First, dump the kit or supplier-provided cartridges.  Get some "name brand" cartridges.  Then read the "Behind the Nib" series of articles in the IAP Library.  Between the two you should be able to solve your problem.


----------



## ed4copies (Jan 25, 2010)

Of course, I COULD suggest Private Reserve cartridges from Exotics!!!
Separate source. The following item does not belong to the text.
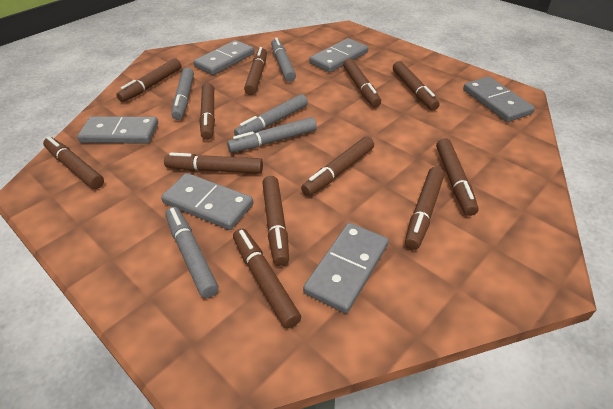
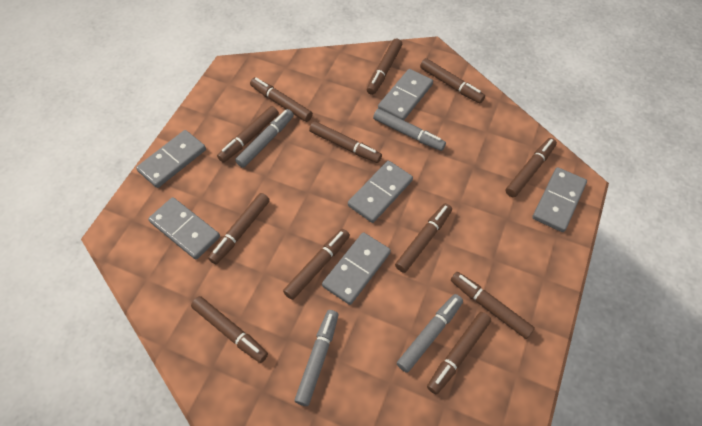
grey marker: [165,207,219,298] [171,68,194,120] [227,117,317,153] [234,94,308,136] [271,37,296,82] = 5 -> [235,109,294,168] [294,310,339,406] [373,109,446,151] [397,294,463,373] = 4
But, they probably wouldn't write either.  Sounds like you need to take the refill off and run warm (NOT HOT) water through your nib and feeder.  Something is probably blocking it.  IF you are ambitious, remove the feeder assembly and give it a thorough washing (Plug the drain!!!!, use soft toothbrush, if you like)

Should work...

(Posted before I saw Lou's answer!!!)


----------



## juteck (Jan 25, 2010)

ed4copies said:


> Sounds like you need to take the refill off and run warm (NOT HOT) water through your nib and feeder. .......Plug the drain


 
another vote for this one...also on plugging the drain.......I lost a feed to a Levenger pen I was cleaning......drains were clear, p-trap was empty, feed was gone.


----------



## glycerine (Jan 25, 2010)

Yeah, sounds like it needs to be cleaned...


----------



## bitshird (Jan 25, 2010)

I second Ed's recommendation for Private Reserve once you've cleaned the gunk out of the feed.


----------



## fitzman163 (Jan 25, 2010)

Thanks for all the help I will try your advice.


----------



## jskeen (Jan 26, 2010)

Another option for cleaning is to use a syringe popped over the nipple in the back to (gently) force a few teaspoons of windex or warm water through the section.  You can also use the small 1 or 2 oz plastic squeeze bottles from michaels or hobby lobby (in the paint section) to keep a supply of windex on hand.  The ones I have came from one place or the other, and the id of the hole in the tip is a perfect snap fit over the nipple in the back of the section.  This is probably better for flushing out pens before shipping, or when changing ink colors, though.  If it's really clogged, might as well take it apart and clean it out for sure.


----------



## OKLAHOMAN (Jan 26, 2010)

I'll second both Lou and Ed's advise.


----------